The IRS has reissued proposed regulations that clarify when a nongrantor trust’s (NGT) or estate’s investment advisory services are fully deductible for income tax purposes. Most advisory expenses are subject to what can be a severe restriction that greatly reduces their deductibility.
Individuals are permitted to deduct “miscellaneous itemized deductions” only to the extent the deductions exceed 2% of the individual’s adjusted gross income [referred to as the 2% floor]. For example, if an individual taxpayer has an adjusted gross income of $1MM and $30k in miscellaneous itemized deductions, only $10k of the expenses is deductible [2% of $1MM is $20k and $30k-$20k =$10k].
Miscellaneous itemized deductions include investment advisory fees.

Point-tracking data
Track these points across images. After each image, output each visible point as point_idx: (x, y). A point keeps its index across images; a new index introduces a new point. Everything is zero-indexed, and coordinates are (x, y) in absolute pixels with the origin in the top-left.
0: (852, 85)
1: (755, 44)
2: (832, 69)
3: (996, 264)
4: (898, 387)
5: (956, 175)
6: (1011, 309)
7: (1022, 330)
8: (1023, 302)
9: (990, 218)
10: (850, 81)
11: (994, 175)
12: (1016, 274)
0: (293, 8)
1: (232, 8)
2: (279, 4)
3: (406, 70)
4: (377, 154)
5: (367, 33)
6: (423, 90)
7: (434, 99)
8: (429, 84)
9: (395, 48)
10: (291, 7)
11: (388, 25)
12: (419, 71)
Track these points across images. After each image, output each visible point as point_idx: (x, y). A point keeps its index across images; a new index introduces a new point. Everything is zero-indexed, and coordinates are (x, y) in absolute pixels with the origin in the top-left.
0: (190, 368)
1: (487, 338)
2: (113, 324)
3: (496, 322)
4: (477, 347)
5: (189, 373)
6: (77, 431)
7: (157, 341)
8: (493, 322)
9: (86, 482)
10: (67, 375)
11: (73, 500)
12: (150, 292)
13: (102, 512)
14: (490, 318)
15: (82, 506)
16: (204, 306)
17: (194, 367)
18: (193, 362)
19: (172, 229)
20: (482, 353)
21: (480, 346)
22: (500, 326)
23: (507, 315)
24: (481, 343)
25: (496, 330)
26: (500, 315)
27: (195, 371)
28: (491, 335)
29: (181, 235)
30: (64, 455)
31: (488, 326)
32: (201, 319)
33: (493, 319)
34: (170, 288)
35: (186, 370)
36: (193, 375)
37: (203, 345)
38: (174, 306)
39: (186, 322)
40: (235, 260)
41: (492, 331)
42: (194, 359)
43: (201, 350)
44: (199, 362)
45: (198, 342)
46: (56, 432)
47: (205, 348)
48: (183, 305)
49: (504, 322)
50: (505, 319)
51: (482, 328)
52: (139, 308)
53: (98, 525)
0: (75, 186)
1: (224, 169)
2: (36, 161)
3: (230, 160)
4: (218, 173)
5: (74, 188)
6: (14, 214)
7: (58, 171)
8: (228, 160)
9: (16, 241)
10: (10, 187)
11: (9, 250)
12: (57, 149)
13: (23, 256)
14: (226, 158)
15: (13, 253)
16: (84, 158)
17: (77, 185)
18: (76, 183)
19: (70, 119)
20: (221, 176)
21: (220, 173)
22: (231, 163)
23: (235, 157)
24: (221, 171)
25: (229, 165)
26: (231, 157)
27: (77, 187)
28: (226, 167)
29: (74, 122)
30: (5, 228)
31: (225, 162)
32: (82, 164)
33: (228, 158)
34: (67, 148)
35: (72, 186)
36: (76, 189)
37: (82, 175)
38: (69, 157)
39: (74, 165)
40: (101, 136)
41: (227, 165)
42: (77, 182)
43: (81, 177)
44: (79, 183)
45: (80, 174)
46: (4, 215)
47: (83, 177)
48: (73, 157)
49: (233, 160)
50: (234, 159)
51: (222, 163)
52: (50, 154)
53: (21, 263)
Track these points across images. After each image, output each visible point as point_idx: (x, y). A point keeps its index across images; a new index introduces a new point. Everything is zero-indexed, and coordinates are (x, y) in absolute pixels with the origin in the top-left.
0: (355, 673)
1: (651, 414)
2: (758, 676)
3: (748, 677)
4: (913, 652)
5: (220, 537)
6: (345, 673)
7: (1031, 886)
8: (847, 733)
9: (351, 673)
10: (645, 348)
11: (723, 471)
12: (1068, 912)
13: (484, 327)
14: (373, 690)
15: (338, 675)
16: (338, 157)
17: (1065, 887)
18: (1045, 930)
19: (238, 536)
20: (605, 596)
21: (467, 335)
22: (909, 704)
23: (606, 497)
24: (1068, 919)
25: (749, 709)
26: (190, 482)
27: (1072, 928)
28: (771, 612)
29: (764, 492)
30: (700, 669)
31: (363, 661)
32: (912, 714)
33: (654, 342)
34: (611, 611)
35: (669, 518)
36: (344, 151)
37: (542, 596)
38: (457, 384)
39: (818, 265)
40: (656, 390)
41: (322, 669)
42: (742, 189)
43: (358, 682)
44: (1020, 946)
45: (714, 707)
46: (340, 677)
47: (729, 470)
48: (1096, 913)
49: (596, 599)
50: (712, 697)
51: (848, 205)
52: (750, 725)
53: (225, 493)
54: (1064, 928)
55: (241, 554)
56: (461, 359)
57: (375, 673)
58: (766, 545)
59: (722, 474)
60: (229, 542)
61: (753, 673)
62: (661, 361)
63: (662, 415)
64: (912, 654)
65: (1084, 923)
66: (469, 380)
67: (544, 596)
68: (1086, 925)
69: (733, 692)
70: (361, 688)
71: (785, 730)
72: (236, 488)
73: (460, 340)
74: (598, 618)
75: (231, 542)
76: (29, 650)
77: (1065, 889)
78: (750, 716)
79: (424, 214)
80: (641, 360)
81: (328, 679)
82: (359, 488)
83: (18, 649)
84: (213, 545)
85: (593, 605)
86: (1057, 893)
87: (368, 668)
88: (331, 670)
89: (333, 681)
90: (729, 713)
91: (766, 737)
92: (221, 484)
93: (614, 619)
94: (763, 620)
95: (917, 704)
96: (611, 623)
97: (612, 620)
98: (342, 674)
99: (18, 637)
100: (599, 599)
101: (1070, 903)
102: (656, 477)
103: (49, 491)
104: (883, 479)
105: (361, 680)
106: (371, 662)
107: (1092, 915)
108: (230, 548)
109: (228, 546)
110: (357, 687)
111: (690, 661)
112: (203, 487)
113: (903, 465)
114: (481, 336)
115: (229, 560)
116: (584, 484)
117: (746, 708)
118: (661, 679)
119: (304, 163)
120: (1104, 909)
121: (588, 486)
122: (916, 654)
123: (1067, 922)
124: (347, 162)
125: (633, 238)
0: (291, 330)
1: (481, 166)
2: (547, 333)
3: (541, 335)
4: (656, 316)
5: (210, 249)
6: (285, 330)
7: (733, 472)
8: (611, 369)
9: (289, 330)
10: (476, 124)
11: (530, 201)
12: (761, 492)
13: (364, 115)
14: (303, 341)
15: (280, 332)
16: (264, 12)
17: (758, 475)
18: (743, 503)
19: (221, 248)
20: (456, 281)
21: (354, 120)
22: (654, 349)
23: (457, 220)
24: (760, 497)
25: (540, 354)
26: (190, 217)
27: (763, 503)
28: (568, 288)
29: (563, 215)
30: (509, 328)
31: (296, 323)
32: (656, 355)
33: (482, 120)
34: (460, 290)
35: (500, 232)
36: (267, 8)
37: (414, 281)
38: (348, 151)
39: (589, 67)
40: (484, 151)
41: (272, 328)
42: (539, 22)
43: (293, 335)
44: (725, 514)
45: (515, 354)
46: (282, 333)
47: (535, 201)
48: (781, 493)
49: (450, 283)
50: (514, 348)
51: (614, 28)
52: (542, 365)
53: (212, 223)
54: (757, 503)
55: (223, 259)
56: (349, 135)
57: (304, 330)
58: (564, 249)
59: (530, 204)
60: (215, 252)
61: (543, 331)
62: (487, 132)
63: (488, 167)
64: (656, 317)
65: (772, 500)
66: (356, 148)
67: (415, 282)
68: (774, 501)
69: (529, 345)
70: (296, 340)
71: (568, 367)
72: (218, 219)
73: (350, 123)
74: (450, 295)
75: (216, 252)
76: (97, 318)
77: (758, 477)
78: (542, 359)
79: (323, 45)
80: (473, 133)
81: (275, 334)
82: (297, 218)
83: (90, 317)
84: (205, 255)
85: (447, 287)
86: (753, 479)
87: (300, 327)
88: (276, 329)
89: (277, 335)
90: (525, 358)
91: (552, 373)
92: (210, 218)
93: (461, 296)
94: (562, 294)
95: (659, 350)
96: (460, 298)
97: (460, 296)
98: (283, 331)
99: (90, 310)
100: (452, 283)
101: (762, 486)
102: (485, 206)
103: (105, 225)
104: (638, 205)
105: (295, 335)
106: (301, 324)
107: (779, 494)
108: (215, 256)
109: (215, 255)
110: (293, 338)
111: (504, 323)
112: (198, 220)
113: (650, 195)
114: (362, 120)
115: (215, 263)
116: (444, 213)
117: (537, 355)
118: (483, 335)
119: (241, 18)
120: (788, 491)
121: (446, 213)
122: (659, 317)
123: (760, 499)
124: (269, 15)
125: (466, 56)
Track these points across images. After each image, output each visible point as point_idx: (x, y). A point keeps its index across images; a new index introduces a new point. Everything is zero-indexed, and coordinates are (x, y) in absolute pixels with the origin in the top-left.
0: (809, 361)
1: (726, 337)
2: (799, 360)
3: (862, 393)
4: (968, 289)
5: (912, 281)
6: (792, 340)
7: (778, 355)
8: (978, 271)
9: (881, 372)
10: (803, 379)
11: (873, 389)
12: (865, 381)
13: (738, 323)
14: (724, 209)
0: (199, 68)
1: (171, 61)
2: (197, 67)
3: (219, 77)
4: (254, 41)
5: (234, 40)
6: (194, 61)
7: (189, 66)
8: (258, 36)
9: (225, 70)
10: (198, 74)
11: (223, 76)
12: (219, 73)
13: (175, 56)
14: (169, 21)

* Exercise description *
In the passage on advisory fee deductions, what are individuals' miscellaneous itemized deductions deductible only to the extent that they exceed? The listing is separate material with no connection to the text.

* Response to the task *
2% of the individual's adjusted gross income.